Hi folks! An article I wrote on the basics of monitoring just went live at Klara Systems. Including breadcrumbs leading those of you who don’t want to learn and run Nagios to a free to use easily-configured web service that Sanoid plugs into very nicely! ![]()
![]()
![]()
Since this article by @mercenary_sysadmin came out, I have had these healthchecks running for about 2 months now. This week I started getting notices from my healthchecks.io account about failed sanoid --monitor-health pings. I wouldn’t have been checking it otherwise, probably. It turns out one of my Samsung 980 Pro 1tb mirror devices was in “Removed” status. For some reason the system could not see it anymore. sudo fdisk -l showed nothing.
I tried a reboot and still the same. I then tried a system shutdown and then restarted and the device then came back online. Strange, I guess the device controller had a power hitch or something. I am wondering if I should trust it, or replace it. smartctl gives a good report, and the BIOS smart test passes it. zpool status does show a 3 in the checksum column, not sure what that means.

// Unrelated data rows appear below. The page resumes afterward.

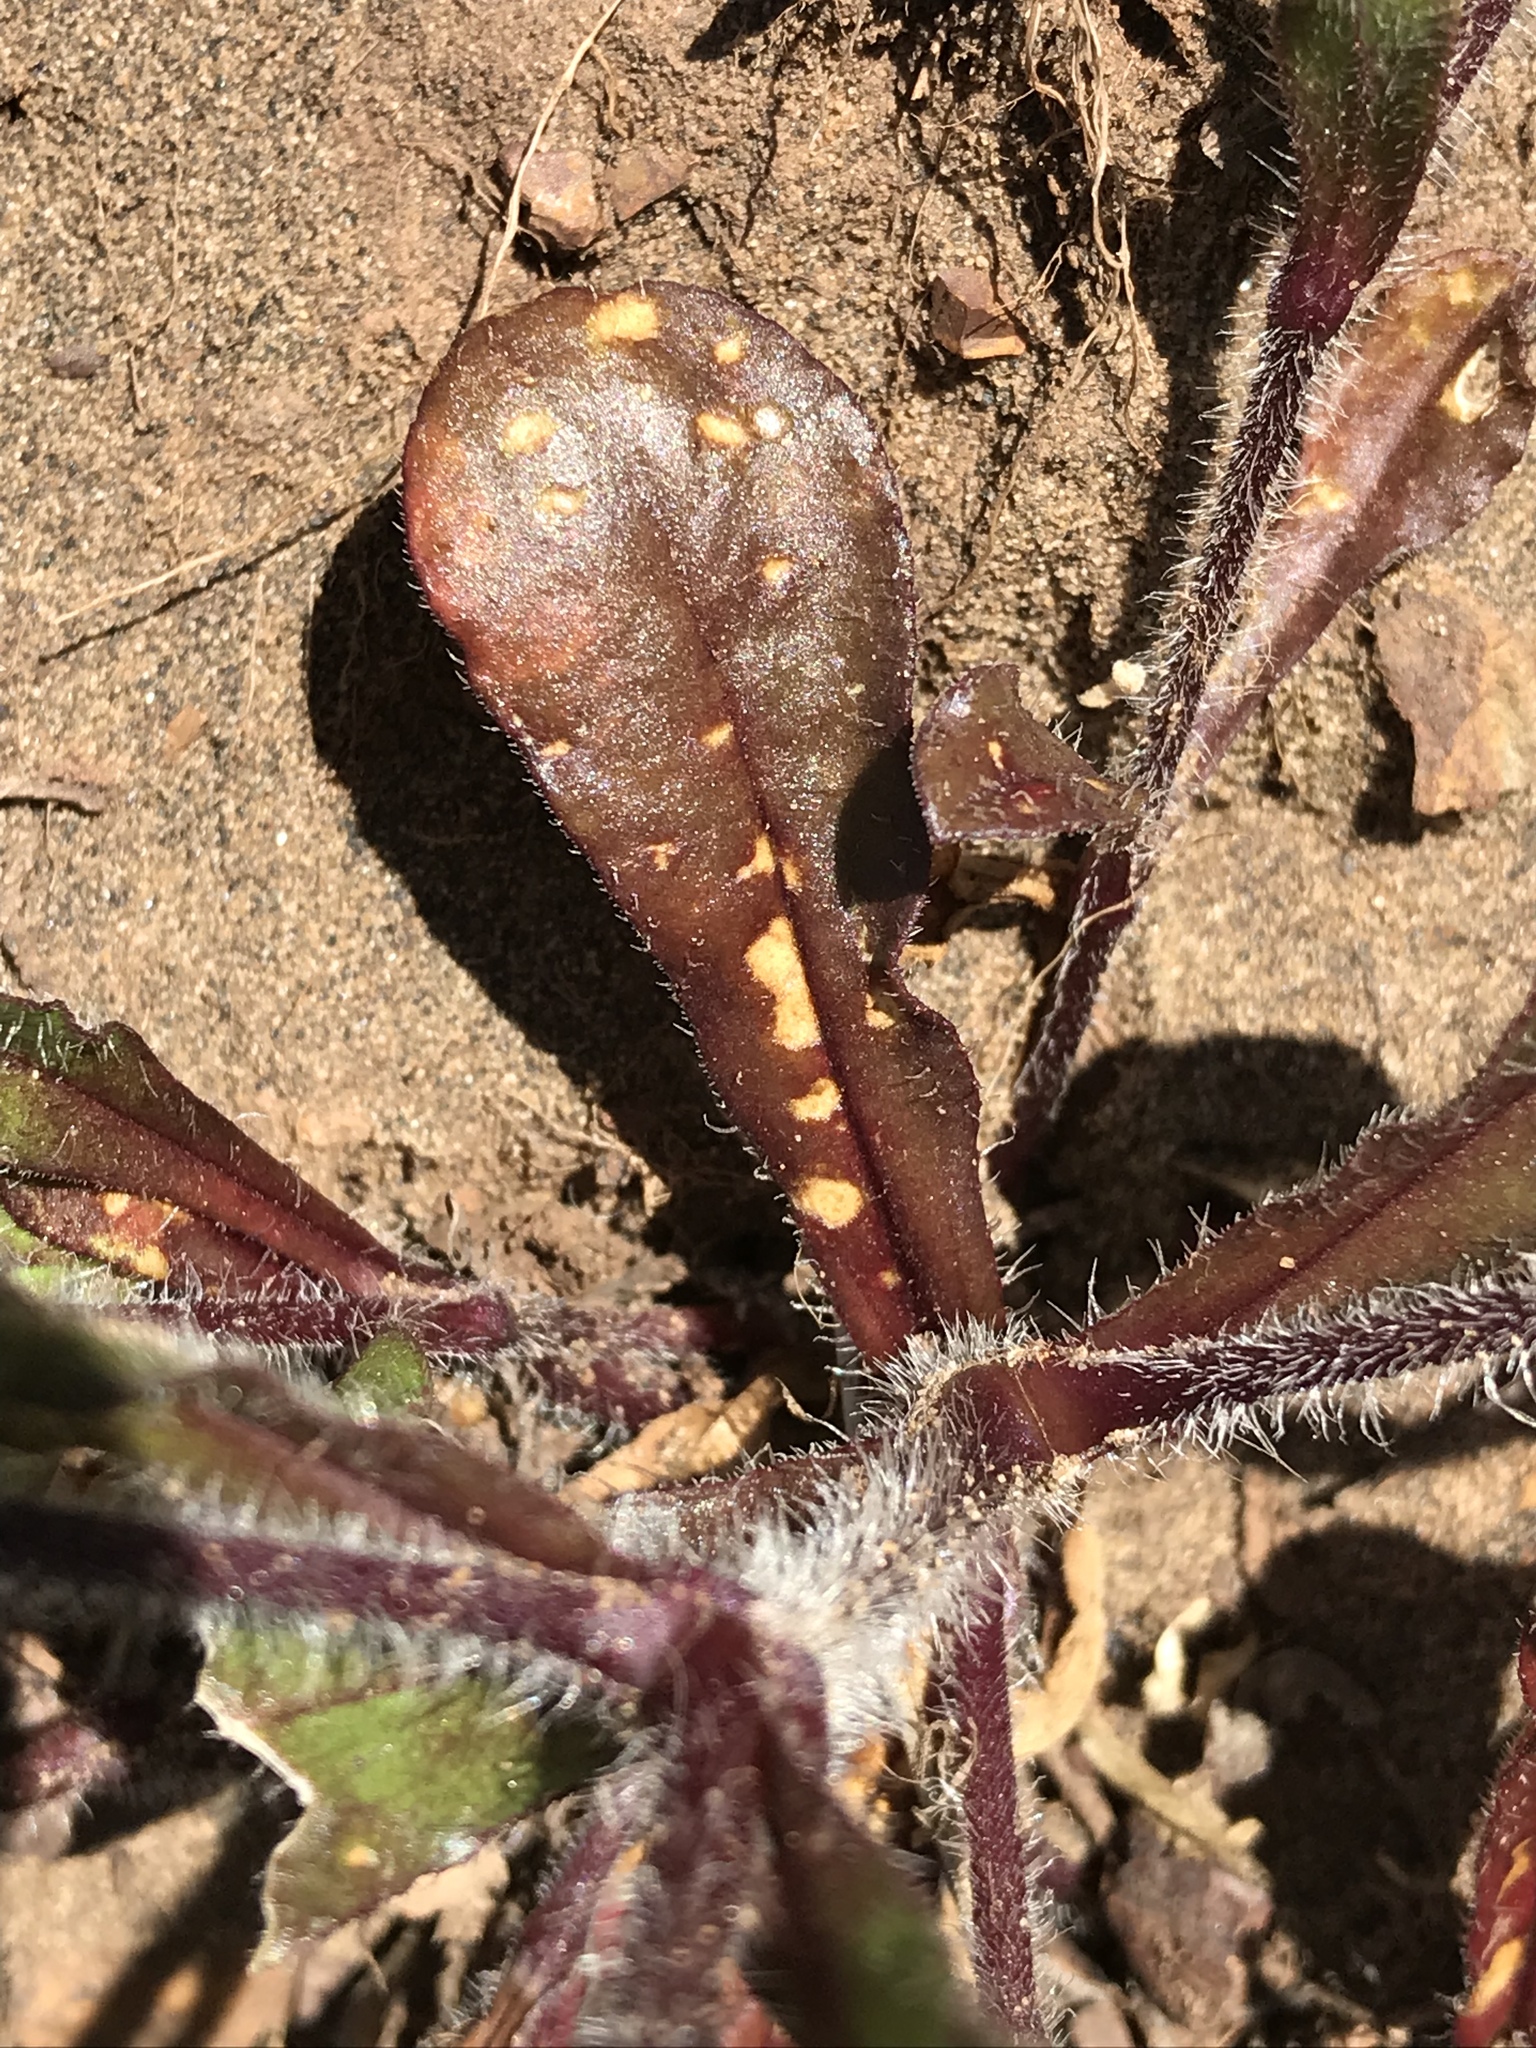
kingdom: Plantae
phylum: Tracheophyta
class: Magnoliopsida
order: Caryophyllales
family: Caryophyllaceae
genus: Silene
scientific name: Silene gallica
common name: Small-flowered catchfly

These things now require a 2nd mortgage on the home to purchase, good golly.
Well, cabling isn’t going to be the issue with an NVMe drive, obviously. Does this system have a UPS protecting it from power irregularities?
I do have a power backup, a Solix c1000.
Ok so we can eliminate environmental power issues.
For an NVME M.2 drive that spontaneously disappears from the system, that leaves us with the following potential failures, in rough order of decreasing likelihood:
- Drive
- Motherboard
- RAM
- PSU
- CPU
By far, drive is most likely out of the remaining potential culprits.